Talking of eyes. I’d call my own hazel eyes velvet
like Mikhail Lermontov (1814–1841) said in his PRINCESS MARY (The Third Extract from Pechorin’s Diary):
She has such velvet eyes -- yes, velvet is the word. I should advise you to appropriate the expression when speaking of her eyes. The lower and upper lashes are so long that the sunbeams are not reflected in her pupils. I love those eyes without a glitter, they are so soft that they appear to caress you…

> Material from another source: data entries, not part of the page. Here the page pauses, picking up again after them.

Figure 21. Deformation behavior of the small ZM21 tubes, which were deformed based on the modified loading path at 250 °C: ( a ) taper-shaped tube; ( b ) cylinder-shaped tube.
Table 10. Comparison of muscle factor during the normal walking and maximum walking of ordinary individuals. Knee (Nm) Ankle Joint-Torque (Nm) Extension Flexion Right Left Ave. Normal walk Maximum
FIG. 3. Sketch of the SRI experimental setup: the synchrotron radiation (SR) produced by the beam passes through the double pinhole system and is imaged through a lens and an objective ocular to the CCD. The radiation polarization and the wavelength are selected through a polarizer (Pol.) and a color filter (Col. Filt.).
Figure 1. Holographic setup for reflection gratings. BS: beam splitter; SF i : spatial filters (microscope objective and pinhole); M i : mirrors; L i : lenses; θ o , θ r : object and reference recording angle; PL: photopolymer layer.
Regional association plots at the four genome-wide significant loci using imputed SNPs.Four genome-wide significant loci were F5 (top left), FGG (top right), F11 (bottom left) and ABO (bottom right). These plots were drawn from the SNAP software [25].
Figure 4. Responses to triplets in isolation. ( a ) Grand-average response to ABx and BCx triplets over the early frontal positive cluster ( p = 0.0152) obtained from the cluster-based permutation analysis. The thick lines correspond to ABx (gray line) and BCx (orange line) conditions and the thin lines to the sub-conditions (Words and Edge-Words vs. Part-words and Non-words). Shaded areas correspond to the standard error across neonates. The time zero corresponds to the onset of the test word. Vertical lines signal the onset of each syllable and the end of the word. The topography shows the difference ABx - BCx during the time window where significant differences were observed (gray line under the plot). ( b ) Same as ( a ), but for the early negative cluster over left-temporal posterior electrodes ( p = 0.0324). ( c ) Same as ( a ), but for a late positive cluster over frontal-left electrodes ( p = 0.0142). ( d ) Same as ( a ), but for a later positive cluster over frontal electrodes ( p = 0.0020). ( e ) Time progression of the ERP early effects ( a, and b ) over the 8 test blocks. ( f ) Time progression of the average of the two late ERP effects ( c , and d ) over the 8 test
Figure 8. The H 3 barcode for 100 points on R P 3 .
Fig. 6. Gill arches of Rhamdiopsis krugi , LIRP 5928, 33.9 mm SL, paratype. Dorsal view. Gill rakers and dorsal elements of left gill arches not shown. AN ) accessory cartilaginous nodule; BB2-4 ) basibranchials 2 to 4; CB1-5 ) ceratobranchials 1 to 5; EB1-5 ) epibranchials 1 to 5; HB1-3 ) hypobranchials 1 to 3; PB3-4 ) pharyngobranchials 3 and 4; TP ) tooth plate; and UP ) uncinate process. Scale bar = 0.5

Not exactly, simply my eyes hardly ever twinkle. In the novel Anna Karenina, Nabokov loved the line: Anna felt her eyes twinkled in the darkness
(translation is mine). It’s amazing how Leo Tolstoy could understand reflections and motivations of a drug-addict, since Anna was a drug-addict like all the ladies of her time who took laudanum, which was a tincture of opium or medicine in which opium is the main ingredient. I never liked Tolstoy’s writings. His Russian seems so rough (unskillful) here and there as thought he translated from French or English. No wonder, for in many noble homes of old Russia, babies were taught French language first, and only then they were taught their native language. Judging by his works, it was so with Leo. Most interesting fact is that, according to his own notes, he did not know that his character, army officer Count Vronsky would attempt suicide. As Tolstoy writes in one letter: …I was writing, and now, all of a sudden, Vronsky began to shoot himself.
Nice wording began to shoot himself
, isn’t it? I would say in another way: all of a sudden, he showed his intention to shoot himself
or something of the kind. Tolstoy’s Russian was so funny here and there.
Talking of Leo Tolstoy. Believe it or not, but I never read the novel War and Peace. I studied it, of course, reading it in excerpts, and the process of studying was so boring that it evoked in me a feeling of a steady aversion to the novel, which I still can’t overcome. I don’t read Tolstoy’s books, but Tolstoy’s idea of senselessness and absurdity of any war is great, and his words about the nature of a war as a most unnatural event in life of mankind makes him a great man.
Kiss Yourself! Kiss!
I.
Your image is triune and always on my mind.
The image from Evelyn Waugh’s book, Nickolas Grace’s performance in the TV series, and the image, which I’ve hymned in my writings. Harold Acton, the prototype of Evelyn Waugh’s personage was born in 1904, the personage came into the world in 1945, the English movie was made in 1981, and the first vision of yours I saw in 2003. Anthony. Your image is not my second self, though yes, I’d say that it is my second self, if it were not too bold of me. One day, I was enthralled, and now there is no need of disenthralling.